“Sounds about right,” he chuckled. “Heard you’ve got the old kitchen broken in. Flynn’s been braggin’.”
Heather glanced at Flynn, who only shrugged unapologetically. “He lies,” she said lightly. “But I’ll allow it.”
The foreman grinned. “You two here for the weekend, then?”
Flynn answered easily. “Checking progress. Might hang about a bit, see if the tourists’ll fund the next project.”
“You’ll find them everywhere this time of year,” the man said with a nod. “Good luck gettin’ a table anywhere near the harbour tonight.”
With that, he clapped Flynn on the shoulder and returned to shouting up at the roofline.
For the first time since Dingwall, Heather felt her shoulders ease. Ordinary noise filled the air—the clang of scaffolding, laughter, the slap of waves. Nobody was watching. Nobody cared.

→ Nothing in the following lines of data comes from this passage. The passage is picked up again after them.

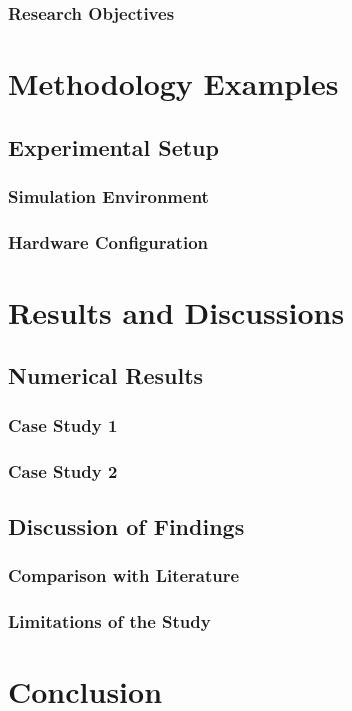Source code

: \subsubsection{Research Objectives}

\section{Methodology Examples}
\lipsum[1]
\subsection{Experimental Setup}
\subsubsection{Simulation Environment}
\subsubsection{Hardware Configuration}

\section{Results and Discussions}
\lipsum[1]
\subsection{Numerical Results}
\lipsum[1]
\subsubsection{Case Study 1}
\lipsum[1]
\subsubsection{Case Study 2}
\lipsum[1]

\subsection{Discussion of Findings}
\lipsum[1]
\subsubsection{Comparison with Literature}
\lipsum[1]
\subsubsection{Limitations of the Study}
\lipsum[1]

\section{Conclusion }
\lipsum[1-3]
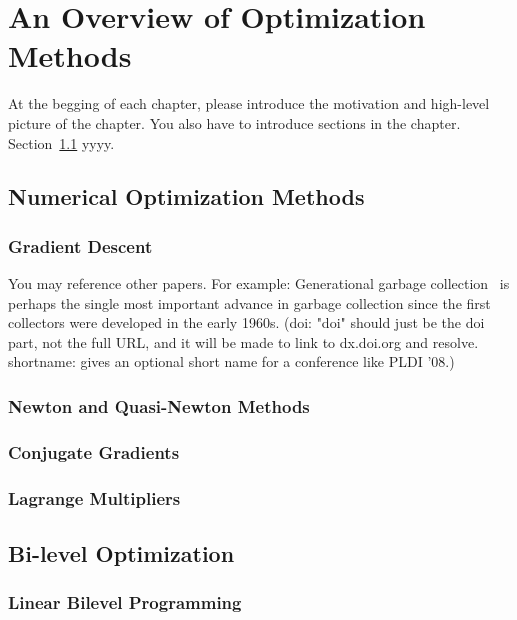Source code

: \chapter{An Overview of Optimization Methods}
\label{cha:overviewpart1}
At the begging of each chapter, please introduce the motivation and high-level
picture of the chapter. You also have to introduce sections in the
chapter. \\


Section~\ref{sec:relatedwork} yyyy.\\




\section{Numerical Optimization Methods}
\label{sec:relatedwork}

\subsection{Gradient Descent}
You may reference other papers. For example:
Generational garbage collection~\citep{LH:83,Moon:84,Ungar:84} is perhaps the
single most important advance in garbage collection since the first collectors
were developed in the early 1960s. (doi: "doi" should just be the doi part, not
the full URL, and it will be made to link to dx.doi.org and resolve.
shortname: gives an optional short name for a conference like PLDI '08.)
\subsection{Newton and Quasi-Newton Methods}

\subsection{Conjugate Gradients}

\subsection{Lagrange Multipliers}

\section{Bi-level Optimization}
\subsection{Linear Bilevel Programming}
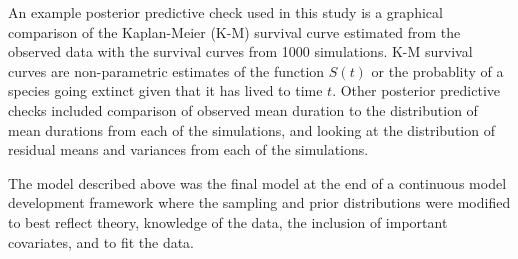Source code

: \documentclass[12pt,letterpaper]{article}
\begin{document}
An example posterior predictive check used in this study is a graphical comparison of the Kaplan-Meier (K-M) survival curve estimated from the observed data with the survival curves from 1000 simulations. K-M survival curves are non-parametric estimates of the function \(S(t)\) or the probablity of a species going extinct given that it has lived to time \(t\). Other posterior predictive checks included comparison of observed mean duration to the distribution of mean durations from each of the simulations, and looking at the distribution of residual means and variances from each of the simulations.

The model described above was the final model at the end of a continuous model development framework where the sampling and prior distributions were modified to best reflect theory, knowledge of the data, the inclusion of important covariates, and to fit the data.
\end{document}
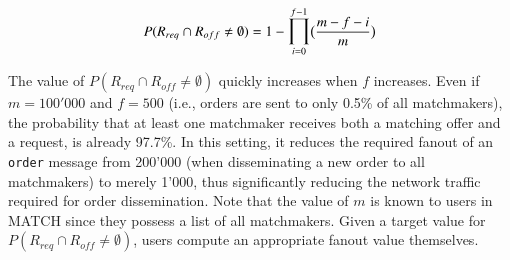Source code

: \begin{equation}
P(R_{req} \cap R_{off} \neq \emptyset) = 1 - \mathlarger{\prod}_{i=0}^{f-1} \big(\frac{m - f - i}{m}\big)
\label{eq:dissemination}
\end{equation}

The value of $ P(R_{req} \cap R_{off} \neq \emptyset) $ quickly increases when $ f $ increases.
Even if $ m = 100'000 $ and $ f = 500 $ (i.e., orders are sent to only 0.5\% of all matchmakers), the probability that at least one matchmaker receives both a matching offer and a request, is already 97.7\%.
In this setting, it reduces the required fanout of an \texttt{order} message from 200'000 (when disseminating a new order to all matchmakers) to merely 1'000, thus significantly reducing the network traffic required for order dissemination.
Note that the value of $ m $ is known to users in MATCH since they possess a list of all matchmakers.
Given a target value for $ P(R_{req} \cap R_{off} \neq \emptyset) $, users compute an appropriate fanout value themselves.


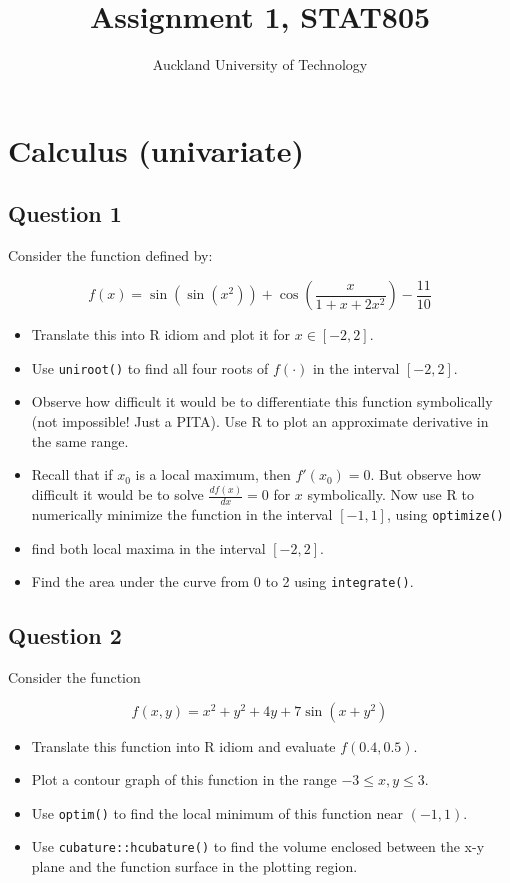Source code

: \documentclass[nojss]{jss}\usepackage[]{graphicx}\usepackage[]{color}
\author{Auckland University of Technology}
\title{Assignment 1, STAT805}
\begin{document}
  
\section{Calculus (univariate)}


\subsection*{Question 1}

Consider the  function defined by:

\[
f(x) = \sin(\sin(x^2)) + \cos\left(\frac{x}{1+x+2x^2}\right)-\frac{11}{10}
\]


\begin{itemize}
\item Translate this into R idiom and plot it for
  $x\in\left[-2,2\right]$.
  \item Use {\tt uniroot()} to find all four roots of $f(\cdot)$ in
    the interval $\left[-2,2\right]$.
\item Observe how difficult it would be to differentiate this function
  symbolically (not impossible!  Just a PITA).  Use R to plot an
  approximate derivative in the same range.
\item Recall that if $x_0$ is a local maximum, then
  $f'(x_0)=0$.  But observe how difficult it would be to solve
  $\frac{df(x)}{dx}=0$ for $x$ symbolically.  Now use R to numerically minimize the
  function in the interval $\left[-1,1\right]$, using {\tt optimize()}
  \item find both local maxima in the interval $\left[-2,2\right]$.
\item Find the area under the curve from 0 to 2 using {\tt integrate()}. 
\end{itemize}

\subsection*{Question 2}

Consider the function

\[  
f(x,y) = x^2+y^2+4y+ 7\sin(x+y^2)
\]

\begin{itemize}
\item Translate this function into R idiom and evaluate $f(0.4,0.5)$.
\item Plot a contour graph of this function in the range $-3\leq x,y\leq 3$.
\item Use {\tt optim()} to find the local minimum of this function near
$(-1,1)$.
\item Use {\tt cubature::hcubature()} to find the volume enclosed
between the x-y plane and the function surface in the plotting region.
\end{itemize}
    
\end{document}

Flynn came around the truck, hands in his pockets. “Better?”
She smiled up at him, wind in her hair. “Almost like we’re just… normal people.”
“Normal’s overrated,” he said, eyes glinting. “But it does have its uses.”

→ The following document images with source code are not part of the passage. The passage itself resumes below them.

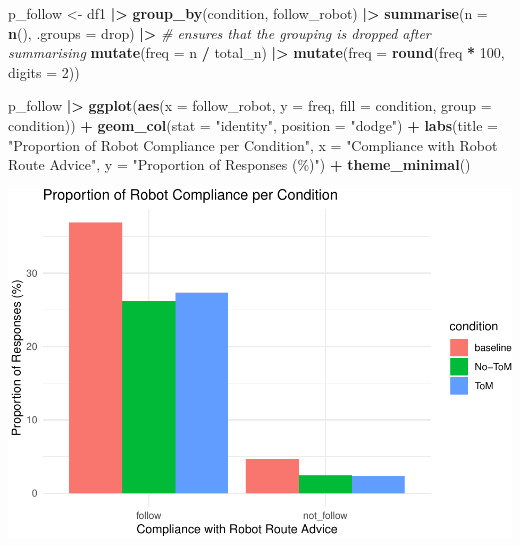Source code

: \documentclass[
]{article}
\newenvironment{Shaded}{\begin{snugshade}}{\end{snugshade}}
\newcommand{\AttributeTok}[1]{\textcolor[rgb]{0.13,0.29,0.53}{#1}}
\newcommand{\CommentTok}[1]{\textcolor[rgb]{0.56,0.35,0.01}{\textit{#1}}}
\newcommand{\DecValTok}[1]{\textcolor[rgb]{0.00,0.00,0.81}{#1}}
\newcommand{\FunctionTok}[1]{\textcolor[rgb]{0.13,0.29,0.53}{\textbf{#1}}}
\newcommand{\NormalTok}[1]{#1}
\newcommand{\OtherTok}[1]{\textcolor[rgb]{0.56,0.35,0.01}{#1}}
\newcommand{\SpecialCharTok}[1]{\textcolor[rgb]{0.81,0.36,0.00}{\textbf{#1}}}
\newcommand{\StringTok}[1]{\textcolor[rgb]{0.31,0.60,0.02}{#1}}
\begin{document}
\begin{Shaded}
\begin{Highlighting}[]
\NormalTok{p\_follow }\OtherTok{\textless{}{-}}
\NormalTok{  df1 }\SpecialCharTok{|\textgreater{}}
  \FunctionTok{group\_by}\NormalTok{(condition, follow\_robot) }\SpecialCharTok{|\textgreater{}}
  \FunctionTok{summarise}\NormalTok{(}\AttributeTok{n =} \FunctionTok{n}\NormalTok{(), }
            \AttributeTok{.groups =} \StringTok{\textquotesingle{}drop\textquotesingle{}}\NormalTok{) }\SpecialCharTok{|\textgreater{}} \CommentTok{\# ensures that the grouping is dropped after summarising}
  \FunctionTok{mutate}\NormalTok{(}\AttributeTok{freq =}\NormalTok{ n }\SpecialCharTok{/}\NormalTok{ total\_n) }\SpecialCharTok{|\textgreater{}}
  \FunctionTok{mutate}\NormalTok{(}\AttributeTok{freq =} \FunctionTok{round}\NormalTok{(freq }\SpecialCharTok{*} \DecValTok{100}\NormalTok{, }\AttributeTok{digits =} \DecValTok{2}\NormalTok{))}

\NormalTok{p\_follow }\SpecialCharTok{|\textgreater{}}  
  \FunctionTok{ggplot}\NormalTok{(}\FunctionTok{aes}\NormalTok{(}\AttributeTok{x =}\NormalTok{ follow\_robot,}
                \AttributeTok{y =}\NormalTok{ freq,}
                \AttributeTok{fill =}\NormalTok{ condition,}
                \AttributeTok{group =}\NormalTok{ condition)) }\SpecialCharTok{+} 
  \FunctionTok{geom\_col}\NormalTok{(}\AttributeTok{stat =} \StringTok{"identity"}\NormalTok{,}
           \AttributeTok{position =} \StringTok{"dodge"}\NormalTok{) }\SpecialCharTok{+}
  \FunctionTok{labs}\NormalTok{(}\AttributeTok{title =} \StringTok{"Proportion of Robot Compliance per Condition"}\NormalTok{,}
       \AttributeTok{x =} \StringTok{"Compliance with Robot Route Advice"}\NormalTok{,}
       \AttributeTok{y =} \StringTok{"Proportion of Responses (\%)"}\NormalTok{) }\SpecialCharTok{+}
  \FunctionTok{theme\_minimal}\NormalTok{()}
\end{Highlighting}
\end{Shaded}

\includegraphics{T5_Data_wrangling_pdf_files/figure-latex/unnamed-chunk-20-1.pdf}
\end{document}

She looked back at the harbor, the riot of color reflected in the dark water, and exhaled. “Then let’s blend in. Just for a bit.”
He nodded toward a sign that readHarbour View Rooms — Vacancy.“I’ll see to the crew, get us checked in after. You find us somethin’ warm and edible that isn’t deep-fried air.”
Heather grinned. “No promises.”
She turned toward the cobbled lane leading up from the quay, boots clicking in rhythm with the gulls’ cries and the surf’s slow breath.
Heather drifted through Portree like a tourist in a dream.
The harbor glittered with color: boats tugging at their ropes, the bright-painted houses reflecting in the water. The air smelled of salt and diesel and baking bread. A radio played a Celtic reel low and sweet from somewhere unseen.
She passed a souvenir shop full of tartan scarves, a fishmonger calling prices into the wind, a gallery with a storm-painted Cuillin mountainscape. Every few steps, she wondered… had Eilidh stood here? Had she watched this same harbor, chasing truth or simply chasing quiet?
Heather slowed outside a café tucked beneath a hanging sign:The Coffee Bothy. Warm amber light glowed through the windows; steam fogged the glass. Inside, people laughed over chipped mugs. A blackboard promised pastries still warm from the oven.
Perfect.
Something simple, normal; something to bring Flynn before he ended up living on crisps and coffee again.
She stepped inside. A bell jingled softly. Warmth wrapped around her—cocoa, cinnamon, sugar—and she unwound her scarf, the chill melting from her hair.
Then she froze.
Across the room, by the window—
David Kerr.
He was alone at a corner table, newspaper folded beside a half-empty cup. No museum badge. No notebook. Just a man in a dark jacket, sleeves pushed up, eyes lifting the exact moment hers did.
For a heartbeat, neither moved.
Heather’s stomach dropped through the floor.
He can’t be here.
A cold instinct skittered down her spine.
She forced her face into something resembling polite surprise and turned toward the counter, fumbling for the menu. Her pulse hammered loud enough to drown the café chatter.